Il y a plus de 5 000 ans l’homme inventait l’écriture et, au cours des siècles, le support d’écriture (tablettes, volumen, codex ou livre imprimé) se révéla toujours très stable, dans le sens où ce support ne modifiait pas la forme des textes au cours de la lecture. Cette stabilité facilitait notamment la mise en place de stratégies de lecture ou d’inspection visuelle. Or, depuis une trentaine d’années, le texte a tendance à proliférer sur des supports extrêmement variés : e-books, tablettes, smartphones, ordinateurs… qui modifient cette stabilité (le texte devenant dynamique) et entraînent une évolution de notre rapport à l’écrit et à la lecture. Mais sommes-nous capables de faire face à ces formes de lecture différentes et adapter nos capacités mentales ? Rien n’est moins sûr.

Est-ce toujours de la lecture ?

D’abord, est-ce toujours de la lecture ? Les métaphores poétiques ont fleuri pour désigner cette nouvelle activité. On parle de butinage, de surf ou de navigation, je la qualifierai plutôt de pseudo-lecture. Pseudo car surfer sur les pages du web mêlant articles courts, vidéos, audio, animations de toutes sortes n’est pas similaire à une lecture attentive et profonde, que l’on pratique sur un livre imprimé.

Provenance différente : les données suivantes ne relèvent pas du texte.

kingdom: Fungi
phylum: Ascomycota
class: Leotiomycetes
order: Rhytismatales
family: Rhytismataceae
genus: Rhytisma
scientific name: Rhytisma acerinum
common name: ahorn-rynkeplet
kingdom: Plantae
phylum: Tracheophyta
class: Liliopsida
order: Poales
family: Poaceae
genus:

Sur le web, le lecteur balaie rapidement les titres, initiant une lecture rapide, mais son attention est imparablement attirée par d’autres informations qui apparaissent en simultané et qui peuvent ou non avoir une pertinence pour lui. Le développement des communications actuelles par Twitter ou SMS ne fait qu’accroître le problème. Problème, pourquoi ? Parce qu’une des propriétés essentielles de l’esprit humain consiste à sélectionner les informations qui lui sont nécessaires pour agir, comprendre, raisonner ou mémoriser. Cette propriété est l’attention : mécanisme complexe mais ô combien facilement manipulable.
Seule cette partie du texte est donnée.